Center for Systems Integration and Sustainability, Department of Fisheries and Wildlife, Michigan State University, East Lansing, MI, 48823, USA; Environmental Science and Policy Program, Michigan State University, East Lansing, MI, 48823, USA.
J Environ Manage. 2022 Dec 15;324:116338. doi: 10.1016/j.jenvman.2022.116338. Epub 2022 Oct 5.
Solar energy is considered one of the key solutions to the growing demand for energy and to reducing greenhouse gas emissions.
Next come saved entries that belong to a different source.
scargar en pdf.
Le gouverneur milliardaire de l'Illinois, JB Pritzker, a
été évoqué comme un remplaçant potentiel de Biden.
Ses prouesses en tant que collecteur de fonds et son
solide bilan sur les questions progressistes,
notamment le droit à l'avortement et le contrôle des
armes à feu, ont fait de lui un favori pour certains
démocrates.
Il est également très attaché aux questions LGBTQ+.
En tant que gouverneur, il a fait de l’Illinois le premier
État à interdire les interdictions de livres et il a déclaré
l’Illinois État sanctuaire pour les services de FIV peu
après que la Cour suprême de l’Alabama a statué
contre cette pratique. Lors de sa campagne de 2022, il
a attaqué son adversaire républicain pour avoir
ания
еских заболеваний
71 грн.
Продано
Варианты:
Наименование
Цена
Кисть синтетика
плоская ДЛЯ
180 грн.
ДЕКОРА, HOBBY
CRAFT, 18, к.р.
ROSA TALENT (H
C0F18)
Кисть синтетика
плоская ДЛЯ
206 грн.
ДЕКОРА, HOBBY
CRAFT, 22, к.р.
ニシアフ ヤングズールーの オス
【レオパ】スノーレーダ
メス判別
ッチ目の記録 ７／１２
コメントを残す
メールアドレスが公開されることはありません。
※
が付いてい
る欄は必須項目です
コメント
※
Thanks to the relatively low cost of land use for solar energy and high power generation potential, a large number of photovoltaic (PV) power stations have been established in desert areas around the world. Despite the contribution to easing the energy crisis and combating climate change, large-scale construction and operation of PV power stations can change the land cover and affect the environment. However, few studies have focused on these special land cover changes, especially vegetation cover changes, which hinders understanding the effects of the extensive development of solar energy. Here, we used Continuous Change Detection and Classification - Spectral Mixture Analysis (CCDC-SMA) based on Landsat images to monitor changes in vegetation abundance before and after the PV power stations deployment. To reduce the interference of PV shading on vegetation abundance estimation, we improved the vegetation (VG) fraction from SMA and developed the Photovoltaics-Adjusted Vegetation (PAVG) fraction for vegetation abundance measurements in PV power stations. Results show that PV power stations in China's 12 biggest deserts expanded from 0 to 102.56 km from 2011 to 2018, mainly distributed in the central part of north China. The desert vegetation in the deployment area of PV power stations presented a significant greening trend. Compared to 2010, the greening area reached 30.80 km, accounting for 30% of the total area of PV power stations. Overall, the large-scale deployment of PV power stations has promoted desert greening, primarily due to government-led Photovoltaic Desert Control Projects and favorable climatic change. This study shows the great benefits of PV power stations in combating desertification and improving people's welfare, which bring sustainable economic, ecological and social prosperity in sandy ecosystems.
太阳能被认为是解决能源需求增长和减少温室气体排放的关键方案之一。由于太阳能利用土地的成本相对较低,且具有较高的发电潜力,因此在全球范围内的沙漠地区建立了大量的光伏(PV)电站。尽管大规模建设和运营 PV 电站为缓解能源危机和应对气候变化做出了贡献,但它们可能会改变土地覆盖并影响环境。然而,很少有研究关注这些特殊的土地覆盖变化,尤其是植被覆盖变化,这阻碍了对广泛开发太阳能的影响的理解。在这里,我们使用基于 Landsat 图像的连续变化检测和分类-光谱混合分析(CCDC-SMA)来监测光伏电站部署前后植被丰度的变化。为了减少光伏遮荫对植被丰度估算的干扰,我们从 SMA 中改进了植被(VG)分数,并开发了用于光伏电站植被丰度测量的光伏调整植被(PAVG)分数。结果表明,从 2011 年到 2018 年,中国 12 个最大沙漠中的光伏电站面积从 0 扩展到 102.56 公里,主要分布在华北中部。光伏电站部署区的沙漠植被呈现出显著的绿化趋势。与 2010 年相比,绿化面积达到 30.80 公里,占光伏电站总面积的 30%。总体而言,大规模部署光伏电站促进了沙漠绿化,这主要归因于政府主导的光伏治沙项目和有利的气候变化。本研究表明,光伏电站在防治荒漠化和改善民生方面具有巨大的效益,为沙质生态系统带来了可持续的经济、生态和社会效益。